How to complete this task: In the lines below, look for "assign". Copy each line where it appears.

Material supplied:
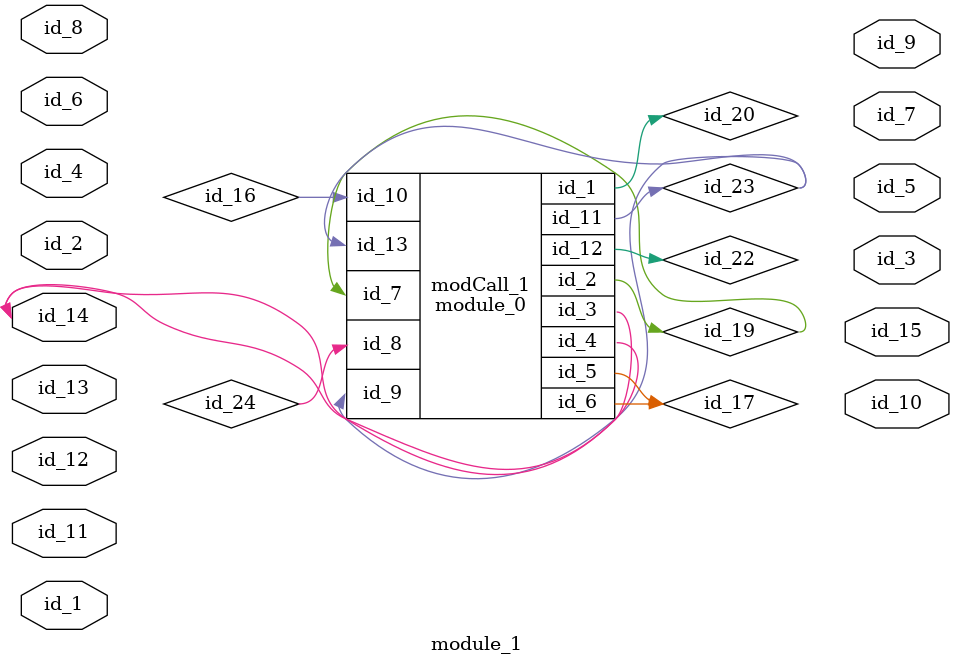
<source format=v>
module module_0 (
    id_1,
    id_2,
    id_3,
    id_4,
    id_5,
    id_6,
    id_7,
    id_8,
    id_9,
    id_10,
    id_11,
    id_12,
    id_13
);
  input wire id_13;
  inout wire id_12;
  output wire id_11;
  input wire id_10;
  input wire id_9;
  input wire id_8;
  input wire id_7;
  inout wire id_6;
  inout wire id_5;
  output wire id_4;
  output wire id_3;
  output wire id_2;
  output wire id_1;
  wire id_14;
  wire id_15;
  assign id_1 = id_15;
  wire id_16;
  assign id_12 = id_12;
endmodule
module module_1 (
    id_1,
    id_2,
    id_3,
    id_4,
    id_5,
    id_6,
    id_7,
    id_8,
    id_9,
    id_10,
    id_11,
    id_12,
    id_13,
    id_14,
    id_15
);
  output wire id_15;
  inout wire id_14;
  inout wire id_13;
  inout wire id_12;
  inout wire id_11;
  output wire id_10;
  output wire id_9;
  inout wire id_8;
  output wire id_7;
  inout wire id_6;
  output wire id_5;
  input wire id_4;
  output wire id_3;
  inout wire id_2;
  input wire id_1;
  specify
    specparam id_16 = 1 - 1;
    (id_17 => id_18) = ((id_12): id_1 - (1 + id_13[1]): id_4, 1  : !id_17  : id_8);
    (id_19 => id_20) = 1;
    $width(posedge id_21, id_14 != id_12);
    (id_22 => id_23) = 1;
    specparam id_24 = id_24;
  endspecify
  module_0 modCall_1 (
      id_20,
      id_19,
      id_14,
      id_14,
      id_17,
      id_17,
      id_19,
      id_24,
      id_23,
      id_16,
      id_23,
      id_22,
      id_23
  );
endmodule

</source>
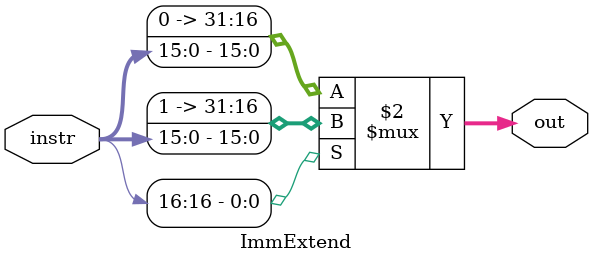
<source format=v>
`timescale 1ns / 1ps
module ImmExtend(
    input [31:0] instr,
	 output [31:0] out
    );
	 
	 assign out = (instr[16] == 1'b1) ? {16'b1111_1111_1111_1111, instr[15:0]}:
						{16'b0000_0000_0000_0000, instr[15:0]};
//	 if(instr[16] == 1'b1)
//		assign out = {16'b1111_1111_1111_1111, instr[16:31]};
//	 else
//		assign out = {16'b0000_0000_0000_0000, instr[16:31]};


endmodule

</source>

Completed task:
  assign id_1 = id_15;
  assign id_12 = id_12;
	 assign out = (instr[16] == 1'b1) ? {16'b1111_1111_1111_1111, instr[15:0]}:
//		assign out = {16'b1111_1111_1111_1111, instr[16:31]};
//		assign out = {16'b0000_0000_0000_0000, instr[16:31]};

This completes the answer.